ELECTRIC buses could soon be taking to the streets of Southampton as part of the drive to improve air quality.

Go South Coast, which operates Bluestar and Unilink, is exploring the possibility of replacing existing buses in the city with a greener alternative.

Civic chiefs hosted a visit by Go South Coast representatives, who took them for a trip in an electric double-decker.

The new leader of the city council, Cllr Dan Fitzhenry, said: “It was great to meet the team to see their amazing bus in action.

"Southampton is open for business again and it’s good to hear bus usage is now recovering as a safe way to get around the city.

“New technologies and electric vehicles will be integral to our plans as we Get Southampton Moving and we look forward to taking those discussions forward with our partners.”

Andrew Wickham is managing director of both Bluestar and Unilink.

He said: "We were delighted to demonstrate this British-built ADL Enviro400 electric bus and are looking forward to working with the council to gain support for future sustainable transport in the city.

“We have received an excellent response from those travelling on this bus, with many appreciating our determination to help lower emissions across the area.
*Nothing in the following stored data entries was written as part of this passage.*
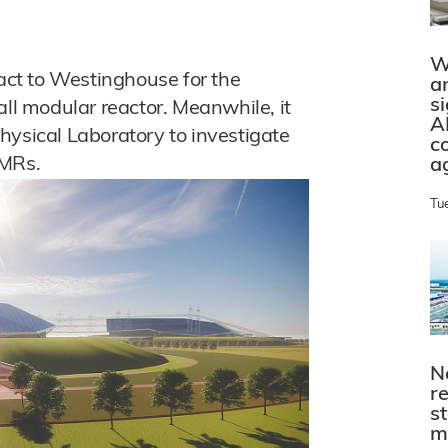
W
ct to Westinghouse for the
a
s
all modular reactor. Meanwhile, it
A
hysical Laboratory to investigate
c
SMRs.
a
Tu
N
r
s
m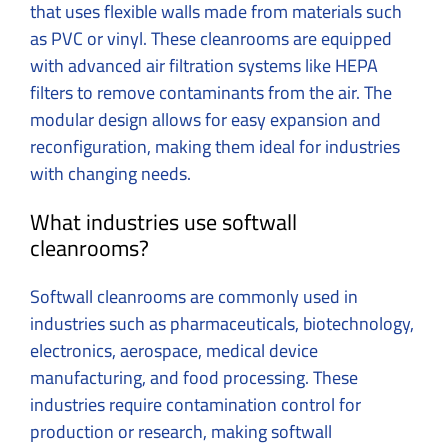
that uses flexible walls made from materials such
as PVC or vinyl. These cleanrooms are equipped
with advanced air filtration systems like HEPA
filters to remove contaminants from the air. The
modular design allows for easy expansion and
reconfiguration, making them ideal for industries
with changing needs.
What industries use softwall
cleanrooms?
Softwall cleanrooms are commonly used in
industries such as pharmaceuticals, biotechnology,
electronics, aerospace, medical device
manufacturing, and food processing. These
industries require contamination control for
production or research, making softwall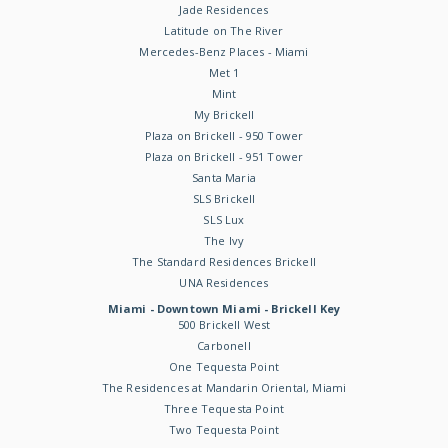
Jade Residences
Latitude on The River
Mercedes-Benz Places - Miami
Met 1
Mint
My Brickell
Plaza on Brickell - 950 Tower
Plaza on Brickell - 951 Tower
Santa Maria
SLS Brickell
SLS Lux
The Ivy
The Standard Residences Brickell
UNA Residences
Miami - Downtown Miami - Brickell Key
500 Brickell West
Carbonell
One Tequesta Point
The Residences at Mandarin Oriental, Miami
Three Tequesta Point
Two Tequesta Point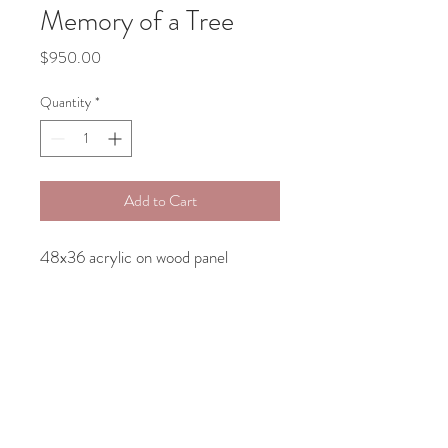
Memory of a Tree
Price
$950.00
Quantity
*
Add to Cart
48x36 acrylic on wood panel
Contact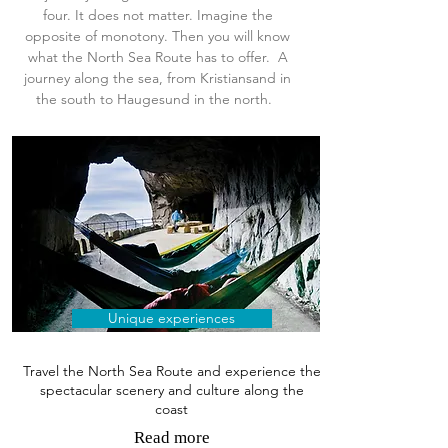
four. It does not matter. Imagine the
opposite of monotony. Then you will know
what
the North Sea Route has to offer. A
journey along the sea, from Kristiansand in
the south to Haugesund in the north.
Unique experiences
Travel the North Sea Route and experience the
spectacular scenery and culture along the
coast
Read more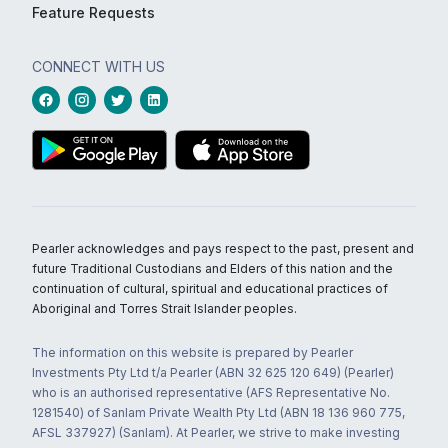
Feature Requests
CONNECT WITH US
Pearler acknowledges and pays respect to the past, present and
future Traditional Custodians and Elders of this nation and the
continuation of cultural, spiritual and educational practices of
Aboriginal and Torres Strait Islander peoples.
The information on this website is prepared by Pearler
Investments Pty Ltd t/a Pearler (ABN 32 625 120 649) (Pearler)
who is an authorised representative (AFS Representative No.
1281540) of Sanlam Private Wealth Pty Ltd (ABN 18 136 960 775,
AFSL 337927) (Sanlam). At Pearler, we strive to make investing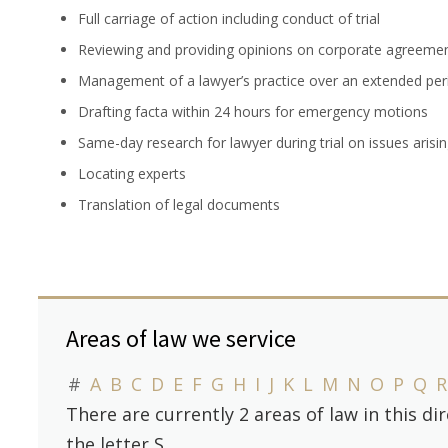
Full carriage of action including conduct of trial
Reviewing and providing opinions on corporate agreeme
Management of a lawyer’s practice over an extended per
Drafting facta within 24 hours for emergency motions
Same-day research for lawyer during trial on issues arising
Locating experts
Translation of legal documents
Areas of law we service
#
A
B
C
D
E
F
G
H
I
J
K
L
M
N
O
P
Q
R
There are currently 2 areas of law in this d
the letter S.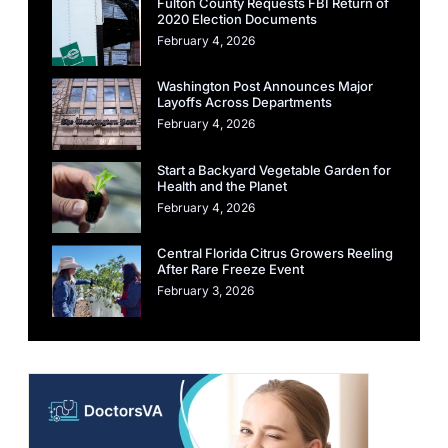
Fulton County Requests FBI Return of
2020 Election Documents
February 4, 2026
Washington Post Announces Major
Layoffs Across Departments
February 4, 2026
Start a Backyard Vegetable Garden for
Health and the Planet
February 4, 2026
Central Florida Citrus Growers Reeling
After Rare Freeze Event
February 3, 2026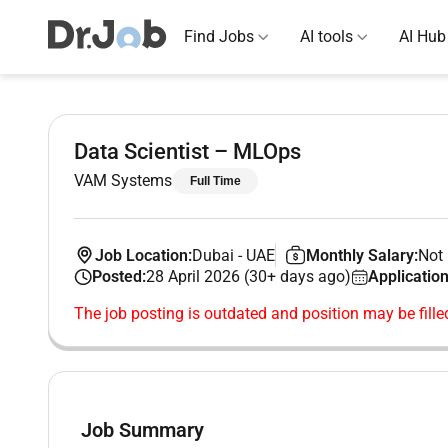
Find Jobs
AI tools
AI Hub
Data Scientist – MLOps
VAM Systems
Full Time
Job Location:
Dubai
-
UAE
Monthly Salary:
Not 
Posted:
28 April 2026 (30+ days ago)
Application
The job posting is outdated and position may be fille
Job Summary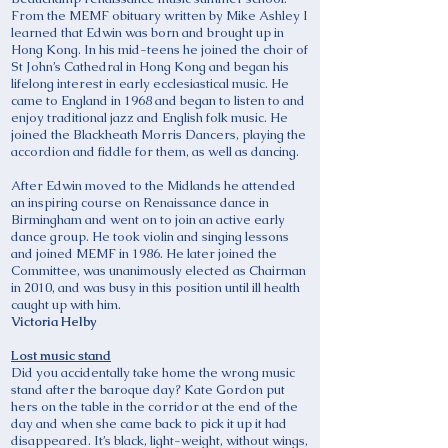
From the MEMF obituary written by Mike Ashley I
learned that Edwin was born and brought up in
Hong Kong. In his mid-teens he joined the choir of
St John’s Cathedral in Hong Kong and began his
lifelong interest in early ecclesiastical music. He
came to England in 1968 and began to listen to and
enjoy traditional jazz and English folk music. He
joined the Blackheath Morris Dancers, playing the
accordion and fiddle for them, as well as dancing.
After Edwin moved to the Midlands he attended
an inspiring course on Renaissance dance in
Birmingham and went on to join an active early
dance group. He took violin and singing lessons
and joined MEMF in 1986. He later joined the
Committee, was unanimously elected as Chairman
in 2010, and was busy in this position until ill health
caught up with him.
Victoria Helby
Lost music stand
Did you accidentally take home the wrong music
stand after the baroque day? Kate Gordon put
hers on the table in the corridor at the end of the
day and when she came back to pick it up it had
disappeared. It’s black, light-weight, without wings,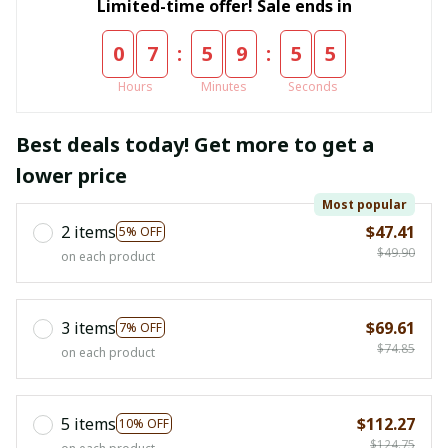
Limited-time offer! Sale ends in
:
:
0
7
5
9
5
5
Hours
Minutes
Seconds
Best deals today! Get more to get a
lower price
Most popular
2 items
$47.41
5% OFF
$49.90
on each product
3 items
$69.61
7% OFF
$74.85
on each product
5 items
$112.27
10% OFF
$124.75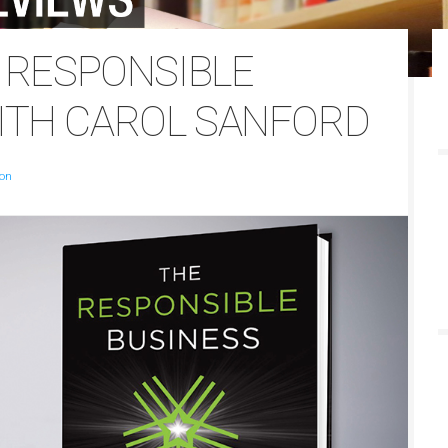
E RESPONSIBLE
ITH CAROL SANFORD
son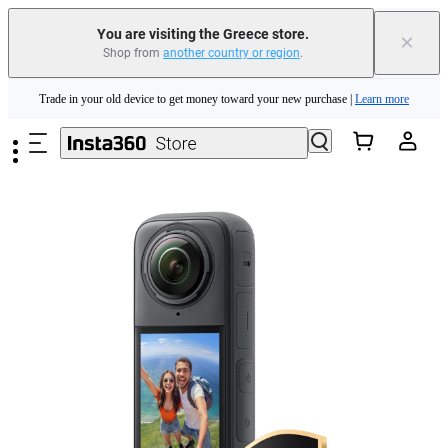
You are visiting the Greece store.
×
Shop from
another country or region
.
Insta360 Luna Ultra |
Available now
| Free shipping
Skip to main content
Trade in your old device to get money toward your new purchase |
Learn more
Need shopping help? |
Chat with our experts now!
Insta360 Luna Ultra |
Available now
| Free shipping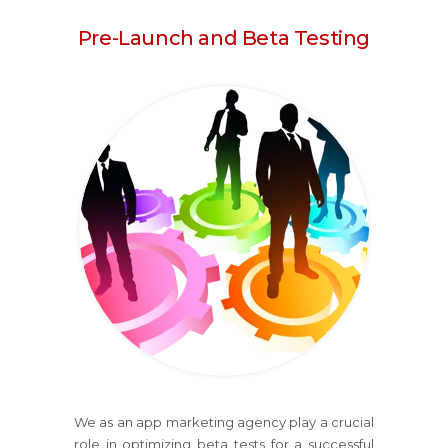
Pre-Launch and Beta Testing
We as an app marketing agency play a crucial
role in optimizing beta tests for a successful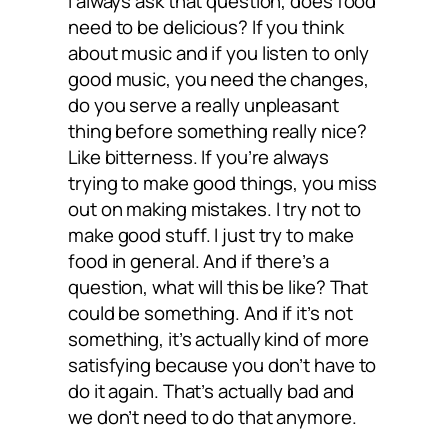
I always ask that question, does food
need to be delicious? If you think
about music and if you listen to only
good music, you need the changes,
do you serve a really unpleasant
thing before something really nice?
Like bitterness. If you’re always
trying to make good things, you miss
out on making mistakes. I try not to
make good stuff. I just try to make
food in general. And if there’s a
question, what will this be like? That
could be something. And if it’s not
something, it’s actually kind of more
satisfying because you don’t have to
do it again. That’s actually bad and
we don’t need to do that anymore.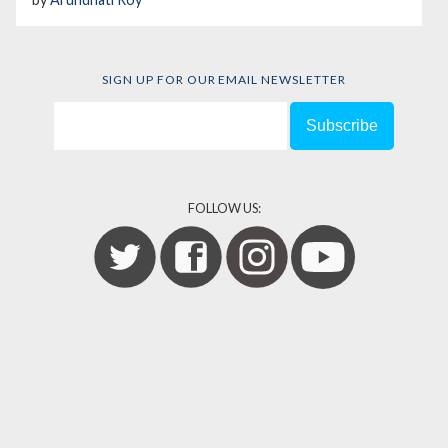
SIGN UP FOR OUR EMAIL NEWSLETTER
FOLLOW US: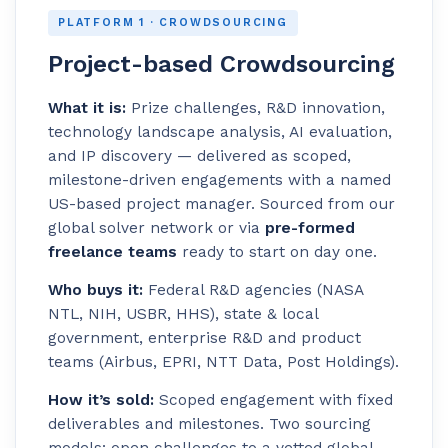
PLATFORM 1 · CROWDSOURCING
Project-based Crowdsourcing
What it is:
Prize challenges, R&D innovation,
technology landscape analysis, AI evaluation,
and IP discovery — delivered as scoped,
milestone-driven engagements with a named
US-based project manager. Sourced from our
global solver network or via
pre-formed
freelance teams
ready to start on day one.
Who buys it:
Federal R&D agencies (NASA
NTL, NIH, USBR, HHS), state & local
government, enterprise R&D and product
teams (Airbus, EPRI, NTT Data, Post Holdings).
How it’s sold:
Scoped engagement with fixed
deliverables and milestones. Two sourcing
models: open challenges to a vetted global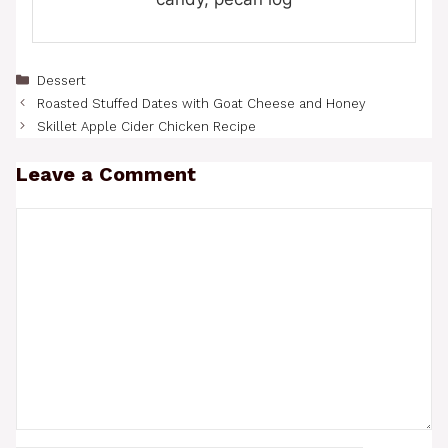
Categories
Dessert
Roasted Stuffed Dates with Goat Cheese and Honey
Skillet Apple Cider Chicken Recipe
Leave a Comment
Comment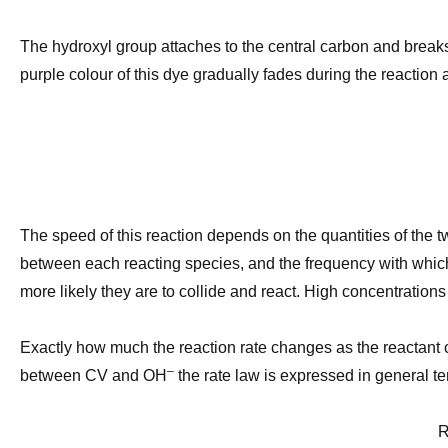
The hydroxyl group attaches to the central carbon and breaks 
purple colour of this dye gradually fades during the reaction
The speed of this reaction depends on the quantities of the tw
between each reacting species, and the frequency with whic
more likely they are to collide and react. High concentrations o
Exactly how much the reaction rate changes as the reactan
–
between CV and OH
the rate law is expressed in general t
Rate 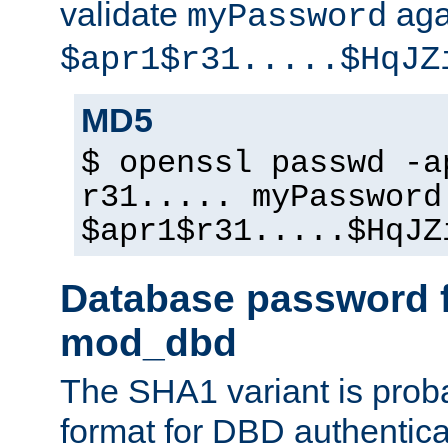
validate
aga
myPassword
$apr1$r31.....$HqJZ
MD5
$ openssl passwd -a
r31..... myPassword
$apr1$r31.....$HqJZ
Database password f
mod_dbd
The SHA1 variant is proba
format for DBD authentica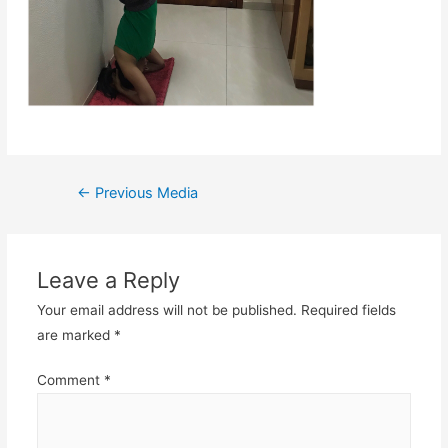
Post
←
Previous Media
navigation
Leave a Reply
Your email address will not be published.
Required fields
are marked
*
Comment
*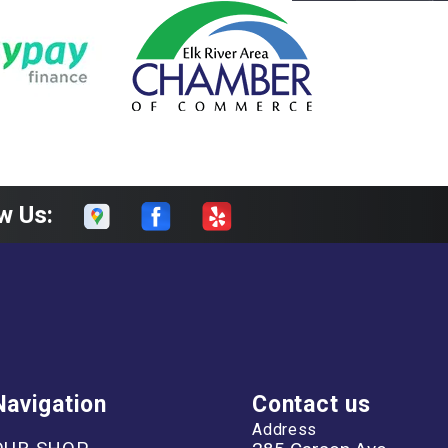
w Us:
Navigation
Contact us
Address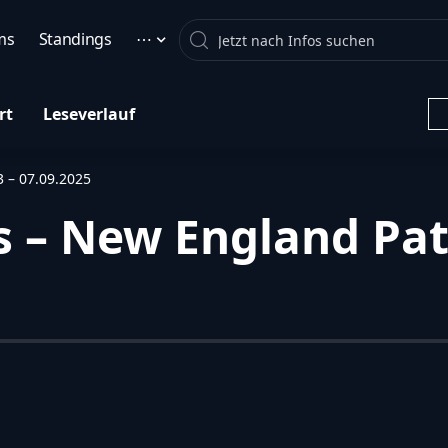
Search
ms
Standings
⋯
rt
Leseverlauf
3 – 07.09.2025
 – New England Patr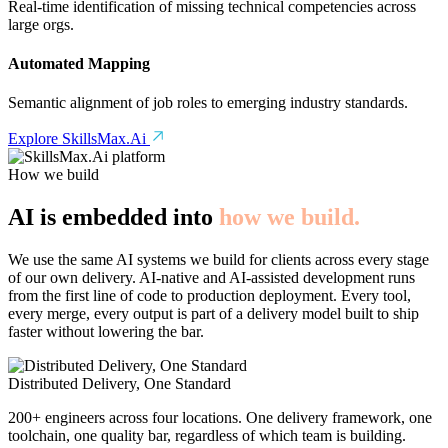
Real-time identification of missing technical competencies across
large orgs.
Automated Mapping
Semantic alignment of job roles to emerging industry standards.
Explore SkillsMax.Ai
How we build
AI is embedded into
how we build.
We use the same AI systems we build for clients across every stage
of our own delivery. AI-native and AI-assisted development runs
from the first line of code to production deployment. Every tool,
every merge, every output is part of a delivery model built to ship
faster without lowering the bar.
Distributed Delivery, One Standard
200+ engineers across four locations. One delivery framework, one
toolchain, one quality bar, regardless of which team is building.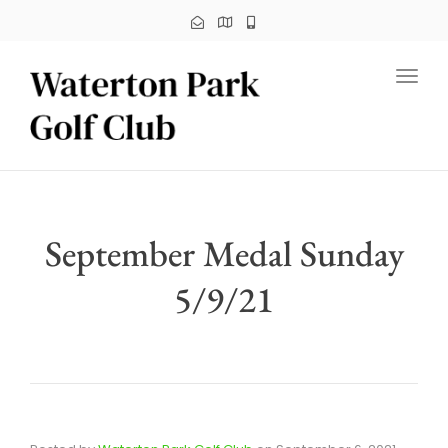
Toggl
September Medal Sunday
5/9/21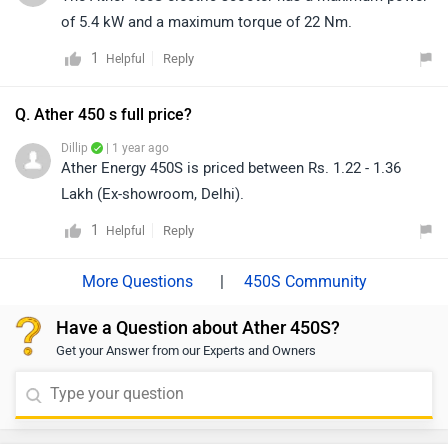
of 5.4 kW and a maximum torque of 22 Nm.
1
Reply
Helpful
Q. Ather 450 s full price?
Dillip
| 1 year ago
Ather Energy 450S is priced between Rs. 1.22 - 1.36
Lakh (Ex-showroom, Delhi).
1
Reply
Helpful
|
450S Community
Have a Question about Ather 450S?
Get your Answer from our Experts and Owners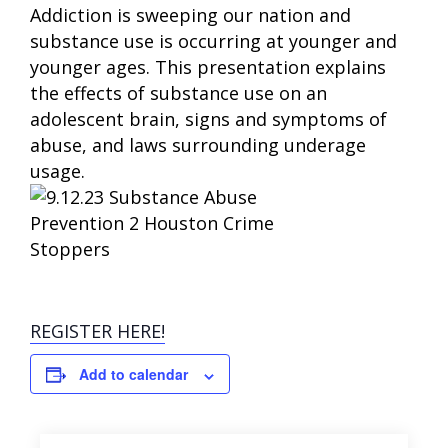
Addiction is sweeping our nation and
substance use is occurring at younger and
younger ages. This presentation explains
the effects of substance use on an
adolescent brain, signs and symptoms of
abuse, and laws surrounding underage
usage.
REGISTER HERE!
Add to calendar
“Buses - especially electric buses - are the perfect solution for this.

"As we come out of lockdown we have a wonderful opportunity, alongside the local authority, to help change Southampton’s air quality for the better over the coming years."

Earlier this year Wiltshire-based bus operator Salisbury Reds, part of the Go South Coast group, took delivery of three electric single-deckers.

Powered by a 330kWh electric motor and iron phosphase batteries, each vehicle can cover 160 miles on a single charge, saving 32 tonnes of CO2 a year.

Poor air quality in Southampton has been a major issue for several years.

In August 2020 Friends of the Earth published a list of ten places where the average level of nitrogen dioxide exceeded 40 micrograms per cubic metre of air in 2018, the latest year for which data was available.

The average must be below 40 micrograms to meet government air quality targets.

Earlier this year the British Lung Foundation said almost 100 schools, colleges and nurseries in Southampton were in areas where levels of fine particulate matter, the most harmful type of air pollution, exceeded the limit recommended by the World Health Organization.

Traffic fumes are a major source of the pollutant, as well as industrial emissions and wood burners.